Naloxone has an onset of 2 minutes when given IV and 5 minutes by other routes so it is important to provide respiratory support to the patient until their condition improves.  Even if the patient responds, he/she should be monitored closely for deterioration because the duration of action is short compared to most opioids (approximately 1 hour), but may be shorter depending on the severity of the ingestion.   In the table above shows the duration of action of common opioids, many which exceed the duration of naloxone even at normal/low doses (shaded in dark gray).  At higher doses, even short acting opiates such as fentanyl can have prolonged duration.  This implies that, when the naloxone wears off, the effects of the opioid can recur resulting in respiratory depression hours after the naloxone was given.


What is the appropriate disposition for the patient and potential challenges?

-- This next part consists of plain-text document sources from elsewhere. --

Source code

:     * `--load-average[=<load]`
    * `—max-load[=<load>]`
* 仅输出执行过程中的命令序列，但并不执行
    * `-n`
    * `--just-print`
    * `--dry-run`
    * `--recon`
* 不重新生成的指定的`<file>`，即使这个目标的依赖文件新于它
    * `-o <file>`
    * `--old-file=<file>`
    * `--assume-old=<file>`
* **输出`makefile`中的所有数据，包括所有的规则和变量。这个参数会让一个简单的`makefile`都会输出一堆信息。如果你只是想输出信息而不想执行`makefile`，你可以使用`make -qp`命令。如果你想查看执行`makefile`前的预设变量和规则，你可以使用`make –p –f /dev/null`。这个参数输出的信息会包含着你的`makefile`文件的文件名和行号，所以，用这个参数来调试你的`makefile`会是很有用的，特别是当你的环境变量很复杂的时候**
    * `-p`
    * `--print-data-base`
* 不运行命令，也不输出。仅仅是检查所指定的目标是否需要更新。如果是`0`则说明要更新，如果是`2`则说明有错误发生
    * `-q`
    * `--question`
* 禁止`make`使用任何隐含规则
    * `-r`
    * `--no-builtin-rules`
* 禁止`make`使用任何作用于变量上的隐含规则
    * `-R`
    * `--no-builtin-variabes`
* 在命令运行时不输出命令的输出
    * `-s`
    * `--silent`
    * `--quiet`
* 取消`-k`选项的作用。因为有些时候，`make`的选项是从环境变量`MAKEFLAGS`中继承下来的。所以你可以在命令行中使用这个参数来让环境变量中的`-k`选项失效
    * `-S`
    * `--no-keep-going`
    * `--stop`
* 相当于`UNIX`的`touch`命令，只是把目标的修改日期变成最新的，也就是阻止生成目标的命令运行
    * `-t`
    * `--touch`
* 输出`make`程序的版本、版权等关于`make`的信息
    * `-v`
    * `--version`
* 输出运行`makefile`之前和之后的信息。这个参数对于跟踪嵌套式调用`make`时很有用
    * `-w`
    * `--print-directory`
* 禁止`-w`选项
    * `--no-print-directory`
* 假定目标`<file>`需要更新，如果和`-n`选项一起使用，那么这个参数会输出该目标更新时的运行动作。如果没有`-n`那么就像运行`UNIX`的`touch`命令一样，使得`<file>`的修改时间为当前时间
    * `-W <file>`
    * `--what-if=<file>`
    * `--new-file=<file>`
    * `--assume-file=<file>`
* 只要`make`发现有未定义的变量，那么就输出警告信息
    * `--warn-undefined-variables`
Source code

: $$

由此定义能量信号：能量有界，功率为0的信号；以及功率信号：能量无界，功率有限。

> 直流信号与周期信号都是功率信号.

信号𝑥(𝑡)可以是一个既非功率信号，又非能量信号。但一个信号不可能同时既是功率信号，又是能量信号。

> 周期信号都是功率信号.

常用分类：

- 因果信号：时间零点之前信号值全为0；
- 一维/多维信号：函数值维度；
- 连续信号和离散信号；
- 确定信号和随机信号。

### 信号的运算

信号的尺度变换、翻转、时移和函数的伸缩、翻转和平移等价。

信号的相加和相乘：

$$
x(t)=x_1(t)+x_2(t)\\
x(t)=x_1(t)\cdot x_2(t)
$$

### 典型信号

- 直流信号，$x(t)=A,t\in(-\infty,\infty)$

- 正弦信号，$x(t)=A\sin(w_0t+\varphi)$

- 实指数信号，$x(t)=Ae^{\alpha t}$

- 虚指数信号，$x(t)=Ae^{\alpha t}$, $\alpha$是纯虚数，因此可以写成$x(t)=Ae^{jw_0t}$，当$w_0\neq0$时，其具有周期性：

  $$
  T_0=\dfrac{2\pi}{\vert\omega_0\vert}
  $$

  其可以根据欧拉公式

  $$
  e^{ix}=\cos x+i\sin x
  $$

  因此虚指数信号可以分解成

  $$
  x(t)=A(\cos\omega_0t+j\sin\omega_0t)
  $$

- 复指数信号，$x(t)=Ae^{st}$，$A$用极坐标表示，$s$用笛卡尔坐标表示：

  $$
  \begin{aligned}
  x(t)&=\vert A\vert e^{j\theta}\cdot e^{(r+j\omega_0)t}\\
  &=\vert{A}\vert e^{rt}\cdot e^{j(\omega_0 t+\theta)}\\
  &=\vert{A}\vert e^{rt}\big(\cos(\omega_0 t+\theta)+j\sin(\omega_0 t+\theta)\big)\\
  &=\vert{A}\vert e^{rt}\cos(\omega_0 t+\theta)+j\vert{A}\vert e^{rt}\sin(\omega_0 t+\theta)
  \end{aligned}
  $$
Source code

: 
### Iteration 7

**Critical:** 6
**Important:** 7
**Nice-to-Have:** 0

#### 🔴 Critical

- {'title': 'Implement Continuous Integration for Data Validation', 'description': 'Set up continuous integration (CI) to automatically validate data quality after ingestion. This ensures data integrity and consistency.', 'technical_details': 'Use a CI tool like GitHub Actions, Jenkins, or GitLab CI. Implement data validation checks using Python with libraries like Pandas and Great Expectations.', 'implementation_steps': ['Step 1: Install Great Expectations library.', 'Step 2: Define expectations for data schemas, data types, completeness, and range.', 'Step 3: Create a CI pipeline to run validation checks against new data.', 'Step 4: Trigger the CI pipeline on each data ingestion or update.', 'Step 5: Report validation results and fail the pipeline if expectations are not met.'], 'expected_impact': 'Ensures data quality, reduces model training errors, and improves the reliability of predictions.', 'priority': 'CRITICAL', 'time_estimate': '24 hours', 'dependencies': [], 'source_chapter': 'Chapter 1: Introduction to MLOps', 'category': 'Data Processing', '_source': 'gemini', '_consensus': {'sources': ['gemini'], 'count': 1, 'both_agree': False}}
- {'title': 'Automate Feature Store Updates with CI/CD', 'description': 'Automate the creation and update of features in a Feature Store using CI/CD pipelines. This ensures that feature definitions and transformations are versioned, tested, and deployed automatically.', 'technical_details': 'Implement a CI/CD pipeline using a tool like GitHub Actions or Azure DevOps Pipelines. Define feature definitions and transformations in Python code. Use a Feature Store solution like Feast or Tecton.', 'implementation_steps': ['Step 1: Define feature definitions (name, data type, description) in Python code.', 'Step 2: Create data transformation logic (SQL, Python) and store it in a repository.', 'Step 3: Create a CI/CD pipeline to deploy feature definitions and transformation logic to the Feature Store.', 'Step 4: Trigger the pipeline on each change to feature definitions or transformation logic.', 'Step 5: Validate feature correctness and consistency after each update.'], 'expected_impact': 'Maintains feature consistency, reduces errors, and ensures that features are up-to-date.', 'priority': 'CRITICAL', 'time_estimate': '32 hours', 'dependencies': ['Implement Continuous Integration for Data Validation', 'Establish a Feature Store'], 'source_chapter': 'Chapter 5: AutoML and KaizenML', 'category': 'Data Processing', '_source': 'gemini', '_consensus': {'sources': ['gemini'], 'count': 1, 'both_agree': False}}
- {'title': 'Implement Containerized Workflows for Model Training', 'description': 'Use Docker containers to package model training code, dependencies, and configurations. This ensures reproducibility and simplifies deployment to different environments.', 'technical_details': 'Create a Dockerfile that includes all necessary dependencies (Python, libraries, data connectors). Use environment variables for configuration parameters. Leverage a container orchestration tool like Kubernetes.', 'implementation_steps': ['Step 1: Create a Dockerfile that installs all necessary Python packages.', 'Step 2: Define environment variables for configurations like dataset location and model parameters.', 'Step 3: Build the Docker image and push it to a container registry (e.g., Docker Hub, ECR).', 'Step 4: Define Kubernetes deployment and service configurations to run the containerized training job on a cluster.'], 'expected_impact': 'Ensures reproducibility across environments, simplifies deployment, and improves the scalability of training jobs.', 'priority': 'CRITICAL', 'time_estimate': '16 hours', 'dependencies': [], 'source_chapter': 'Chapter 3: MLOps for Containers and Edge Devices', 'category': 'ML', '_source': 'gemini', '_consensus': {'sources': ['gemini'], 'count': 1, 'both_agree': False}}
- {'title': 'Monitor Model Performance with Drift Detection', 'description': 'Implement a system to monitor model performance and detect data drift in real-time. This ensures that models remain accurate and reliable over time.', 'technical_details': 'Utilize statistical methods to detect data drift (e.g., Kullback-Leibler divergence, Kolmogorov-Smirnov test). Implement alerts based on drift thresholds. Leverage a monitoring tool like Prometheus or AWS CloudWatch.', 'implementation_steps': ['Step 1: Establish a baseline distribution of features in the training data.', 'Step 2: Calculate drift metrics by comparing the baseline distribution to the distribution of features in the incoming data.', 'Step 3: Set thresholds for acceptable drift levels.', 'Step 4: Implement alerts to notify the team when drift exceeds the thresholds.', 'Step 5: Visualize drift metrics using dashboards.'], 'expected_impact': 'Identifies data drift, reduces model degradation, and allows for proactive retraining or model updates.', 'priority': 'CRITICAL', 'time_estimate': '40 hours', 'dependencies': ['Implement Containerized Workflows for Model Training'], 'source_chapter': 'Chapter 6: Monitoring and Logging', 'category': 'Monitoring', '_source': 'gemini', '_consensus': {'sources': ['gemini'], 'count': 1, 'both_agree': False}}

Given the duration of action of the ingested opioid will be longer than that of naloxone, the patient cannot be safely left on scene.  All patients with opioid toxicity requiring naloxone reversal must be transported to the emergency department for observation and additional treatment as indicated.  If the patient is alert after treatment and refusing transport, the first step should be to engage the patient in a discussion about the risks, hopefully with the help of friends or family when available. Online medical control personnel can also help communicate with the patient.   Patient communication and verbal de-escalation is often sufficient to allow safe transport of the patient to the hospital.  However, if the patient continues to refuse despite other efforts, law enforcement should be involved for crew safety.  The patient with opioid toxicity does not have capacity to refuse care; their initial presentation of altered mental status is only temporarily improved by the initial field treatment.


Case conclusion

Paramedics recognize opioid toxicity and continue to ventilate the patient while an IV is established.  They administer naloxone 2mg IV.  The patient’s respiratory rate improves to 10 breaths per minute, but she remains lethargic requiring frequent stimulation.  The paramedics discuss with online medical control and administer a second dose of naloxone 2mg IV, after which the patient further improves.  She states she took Norco for her pain, which she recently bought on the street.  She denies suicidal intent and refuses transport to the hospital, “I’m fine”.  With the help of the patient’s mother, the paramedics explain to the patient the seriousness of her condition and the risk of respiratory arrest should she stay at home without additional medical care.   En route to the hospital she becomes unresponsive and bradypneic, requiring assisted ventilations and a third dose of naloxone 2mg IV is administered.


+Take Home Points

  • Opioid poisonings and overdose are on the rise.
  • Recognition of a clinical situation consistent with opioid poisoning or overdose is critical to prevent adverse outcomes including death.
  • Naloxone is an effective antidote but may not last long enough in a patient’s system to prevent additional complications from the ingestion/overdose.
  • Patients often do not recognize the danger they face from opioids, therefore all patients with recognized opioid poisoning/overdose require transport to the emergency department for further evaluation and management.




1.  Vo KT, van Wijk XM, Lynch KL, Wu AH and Smollin CG. Counterfeit Norco Poisoning Outbreak - San Francisco Bay Area, California, March 25-April 5, 2016. MMWR Morb Mortal Wkly Rep. 2016;65:420-3.

2.  Volkow ND and McLellan AT. Opioid Abuse in Chronic Pain--Misconceptions and Mitigation Strategies. The New England journal of medicine. 2016;374:1253-63.